The NTSB’s respectful response to the Independent Researcher petition raises the question of whether there might exist a “Snowden Effect” resulting from the revelations recently made by a certain four-eyed former tech contractor for the National Security Agency. The TWA 800 conspiracists/countertheorists have been hard at work almost since the evening of the accident/incident. They have a filmed documentary in the works—which is, incidentally, a sizable point against them in my personal ledger: I observe an increasingly unshakeable rule of thumb that all documentaries are, if not lies, then practically indistinguishable from lies. (If you wish to disagree, I ask only that you send me a five-minute video clip of you doing or saying absolutely anything, and allow me to apply the composition, colour and film-grain effects, editing, and music of my choice.) Obviously they are not taking advantage, per se, of the climate of hostility and paranoia created by Edward Snowden’s account of the American security state. They were already hostile and paranoid.
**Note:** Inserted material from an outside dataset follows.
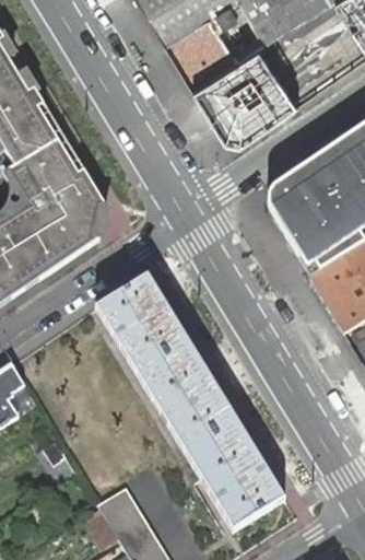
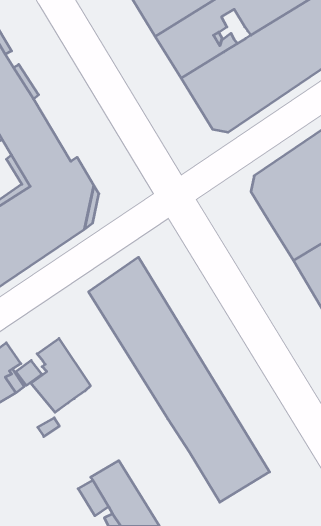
building: none -> [31,338,90,412]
But Snowden’s globally televised dissident activity may serve to create a more receptive audience for conspiracy theories about the U.S.A. It might, on the other hand, make American government agencies more aware of their public image and more eager to at least appear somewhat libertarian and sensible, a bit less like servants of bloodthirsty alien lizard-beings. And, then again, there’s a third possibility: Snowden’s audacity might shame other officials trying to retire with secrets in their bosom into stepping forward sooner. I think I have, unfortunately, listed these conceivable Snowden Effects in the order of their real likelihood.